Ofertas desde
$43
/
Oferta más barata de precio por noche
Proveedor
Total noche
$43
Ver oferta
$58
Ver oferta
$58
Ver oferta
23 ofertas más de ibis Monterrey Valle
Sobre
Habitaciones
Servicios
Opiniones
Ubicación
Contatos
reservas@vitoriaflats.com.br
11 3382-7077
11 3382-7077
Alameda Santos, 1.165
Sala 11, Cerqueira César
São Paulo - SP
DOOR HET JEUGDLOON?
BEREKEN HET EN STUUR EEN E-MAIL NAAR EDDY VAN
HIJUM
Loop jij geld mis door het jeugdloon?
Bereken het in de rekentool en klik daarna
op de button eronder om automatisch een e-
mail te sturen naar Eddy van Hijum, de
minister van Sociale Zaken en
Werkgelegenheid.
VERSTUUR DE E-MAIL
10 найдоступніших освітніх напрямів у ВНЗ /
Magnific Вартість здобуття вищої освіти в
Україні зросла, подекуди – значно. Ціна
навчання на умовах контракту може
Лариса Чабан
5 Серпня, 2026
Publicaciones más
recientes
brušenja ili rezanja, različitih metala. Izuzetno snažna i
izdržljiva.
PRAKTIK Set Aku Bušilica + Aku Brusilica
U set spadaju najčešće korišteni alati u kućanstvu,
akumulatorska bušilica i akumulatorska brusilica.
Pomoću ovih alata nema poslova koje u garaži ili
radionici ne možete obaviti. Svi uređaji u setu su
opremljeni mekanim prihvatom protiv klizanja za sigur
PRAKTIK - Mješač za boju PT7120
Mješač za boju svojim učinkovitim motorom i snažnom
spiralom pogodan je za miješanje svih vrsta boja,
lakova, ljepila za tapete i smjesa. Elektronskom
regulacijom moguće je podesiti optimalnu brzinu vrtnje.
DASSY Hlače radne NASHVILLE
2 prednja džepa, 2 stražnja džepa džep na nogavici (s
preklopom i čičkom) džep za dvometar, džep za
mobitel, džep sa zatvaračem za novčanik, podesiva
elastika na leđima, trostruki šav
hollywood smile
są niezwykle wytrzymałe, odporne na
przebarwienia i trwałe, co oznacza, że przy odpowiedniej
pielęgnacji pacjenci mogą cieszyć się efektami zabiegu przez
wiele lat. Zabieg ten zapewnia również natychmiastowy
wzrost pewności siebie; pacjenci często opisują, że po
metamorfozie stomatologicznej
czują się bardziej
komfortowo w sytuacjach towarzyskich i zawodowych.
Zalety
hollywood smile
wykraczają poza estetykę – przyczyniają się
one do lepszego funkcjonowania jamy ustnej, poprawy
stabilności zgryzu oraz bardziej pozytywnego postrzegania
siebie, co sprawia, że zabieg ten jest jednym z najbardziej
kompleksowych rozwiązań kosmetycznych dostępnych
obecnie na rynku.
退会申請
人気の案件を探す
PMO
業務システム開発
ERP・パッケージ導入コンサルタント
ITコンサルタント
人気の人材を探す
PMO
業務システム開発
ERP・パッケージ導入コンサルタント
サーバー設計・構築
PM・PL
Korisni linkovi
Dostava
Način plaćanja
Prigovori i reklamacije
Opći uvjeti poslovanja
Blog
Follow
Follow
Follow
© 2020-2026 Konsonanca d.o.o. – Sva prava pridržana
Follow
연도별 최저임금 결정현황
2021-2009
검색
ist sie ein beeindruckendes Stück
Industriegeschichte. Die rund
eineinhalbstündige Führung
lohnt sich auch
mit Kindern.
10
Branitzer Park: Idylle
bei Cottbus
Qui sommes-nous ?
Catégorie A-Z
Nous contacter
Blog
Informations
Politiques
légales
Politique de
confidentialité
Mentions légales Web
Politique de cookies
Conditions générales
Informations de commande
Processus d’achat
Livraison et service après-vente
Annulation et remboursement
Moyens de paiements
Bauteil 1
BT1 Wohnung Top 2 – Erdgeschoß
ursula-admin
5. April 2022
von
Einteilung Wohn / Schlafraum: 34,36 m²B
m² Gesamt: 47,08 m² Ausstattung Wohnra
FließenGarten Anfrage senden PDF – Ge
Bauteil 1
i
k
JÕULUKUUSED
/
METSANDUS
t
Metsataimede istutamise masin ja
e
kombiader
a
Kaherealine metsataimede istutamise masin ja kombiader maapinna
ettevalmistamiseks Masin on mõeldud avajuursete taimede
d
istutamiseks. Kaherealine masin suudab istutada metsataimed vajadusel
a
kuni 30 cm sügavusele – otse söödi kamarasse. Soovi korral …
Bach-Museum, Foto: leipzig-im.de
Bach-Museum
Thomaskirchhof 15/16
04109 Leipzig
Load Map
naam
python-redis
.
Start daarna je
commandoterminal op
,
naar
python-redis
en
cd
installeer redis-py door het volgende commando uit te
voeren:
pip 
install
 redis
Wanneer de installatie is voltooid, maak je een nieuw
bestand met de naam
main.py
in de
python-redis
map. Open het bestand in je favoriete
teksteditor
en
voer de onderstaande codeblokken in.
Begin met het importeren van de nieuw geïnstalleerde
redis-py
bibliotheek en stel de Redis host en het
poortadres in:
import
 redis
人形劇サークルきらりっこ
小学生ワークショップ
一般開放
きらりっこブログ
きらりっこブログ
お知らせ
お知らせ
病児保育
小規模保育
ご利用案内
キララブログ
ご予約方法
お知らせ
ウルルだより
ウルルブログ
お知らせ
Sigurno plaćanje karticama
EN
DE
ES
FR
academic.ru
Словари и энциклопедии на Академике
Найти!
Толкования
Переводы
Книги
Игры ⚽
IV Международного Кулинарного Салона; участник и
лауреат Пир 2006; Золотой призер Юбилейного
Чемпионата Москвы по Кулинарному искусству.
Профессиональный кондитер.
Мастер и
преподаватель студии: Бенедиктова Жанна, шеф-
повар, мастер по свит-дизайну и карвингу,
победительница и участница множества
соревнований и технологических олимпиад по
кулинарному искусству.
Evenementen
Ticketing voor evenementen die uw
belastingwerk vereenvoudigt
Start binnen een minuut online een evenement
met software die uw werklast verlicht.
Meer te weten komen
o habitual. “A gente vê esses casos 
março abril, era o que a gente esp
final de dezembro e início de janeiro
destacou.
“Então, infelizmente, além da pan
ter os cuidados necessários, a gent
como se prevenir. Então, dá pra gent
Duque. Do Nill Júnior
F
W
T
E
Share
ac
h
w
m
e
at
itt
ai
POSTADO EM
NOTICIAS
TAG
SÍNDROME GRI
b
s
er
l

* To do: Locate each line in the entries above that contains the word "gente" and copy those lines.

* Task response:
o habitual. “A gente vê esses casos 
março abril, era o que a gente esp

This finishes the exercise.